What did I learn about graphic design and how does graphic design play a role in or daily lives and activities in both the print and web? Before I read information about print vs. web I would have said that the web was the "better' option when put up against print. However, from reading the artilces, I learned that one is not better than the other - they are just different from one another. Good point. I know that graphic design plays a big part in everybody's daily life because everywhere u go that's what you see - advertisements, commercials, flyers, web pages - we are in the information age and it is all around us. The world is moving fast, everything is about convenience, so it makes sense that designers have to be very clear, concise and smart when it comes to designing information on a page. So, it is very important to be able to not only to construct eye catching and legible information, but it's also important to be able to read and understand this info.

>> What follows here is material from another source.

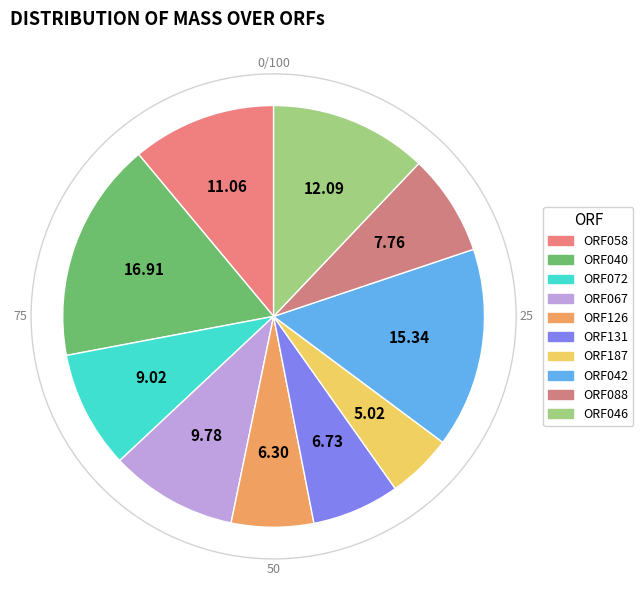

To the nearest percent, what is the difference between the ORF072 and ORF058 slice percentages?

2%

What is your understanding of designing of the web vs. designing for print. I learned that they both have their challenges, advantages and disadvantages. As I said, before I read these articles I would have given print a thumbs down and the web a thumbs up. However, it's clearer to me that print has advantages that the web does not - ex: being portable and being cost effective. According to the book, there are still two billion published works that are still not available on the web but available in print. WOWzers. This comes as a surprise to me especially when I think about the research that I had to do when I was young - memories of spending time in the school library with the card catalogue make me cringe. I'm not surprised that there is info out there that is not on the web - the fact that there is so much really blows my mind. Kinda cool though.

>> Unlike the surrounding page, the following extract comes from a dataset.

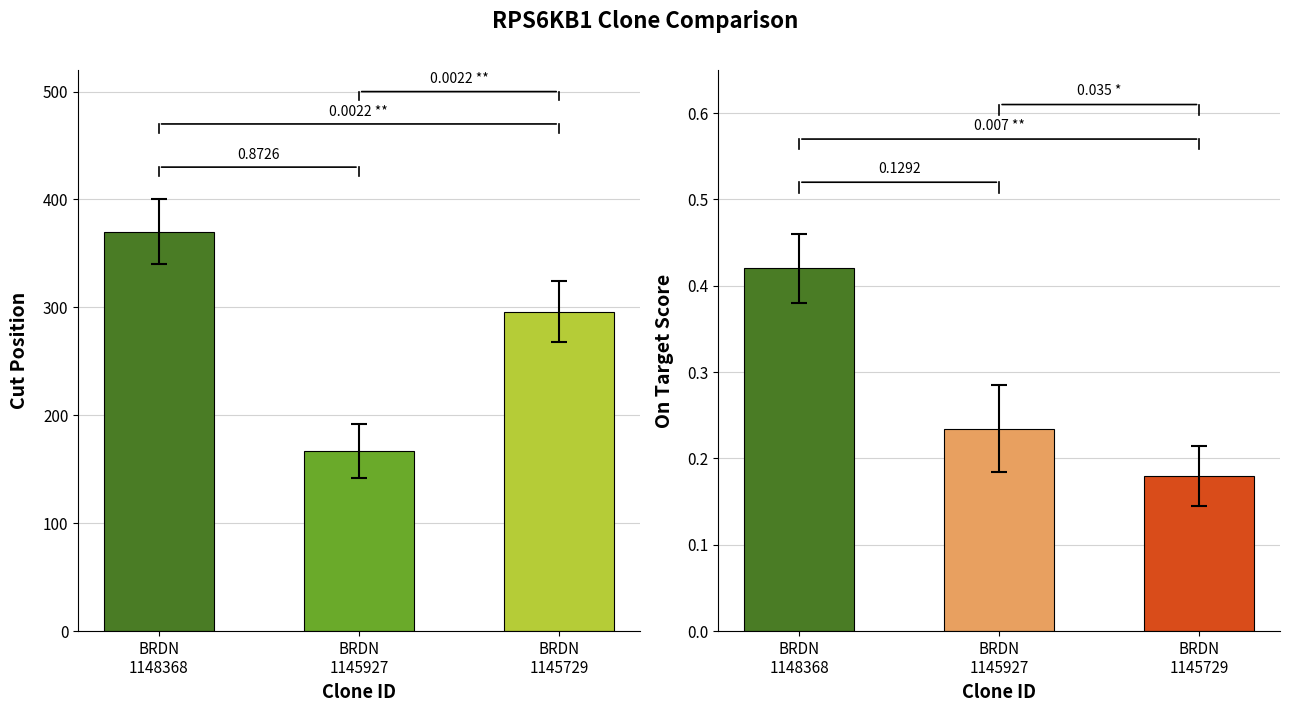

Where is Cut Position nearest to the value 268?

BRDN
1145729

I also learned that one of the challenges of the web is trying to make sure that information will be legible regardless of individual resolution or screen size, brightness and contrast. Color can also change when viewed on the web as opposed to when printed out. There are alot of things that go into graphic design - not just simply making your finished product look pretty.
In regards to print ads - as I looked through ads for the homework I realized that there were ads that had both good and bad elements of CRAP, so to my suprise, it was a little more difficult to make the decision on whether the ad was good or bad. Surprise surprise. Nothing is ever cut and dry!
Looking forward to Monday night's class! Cool stuff.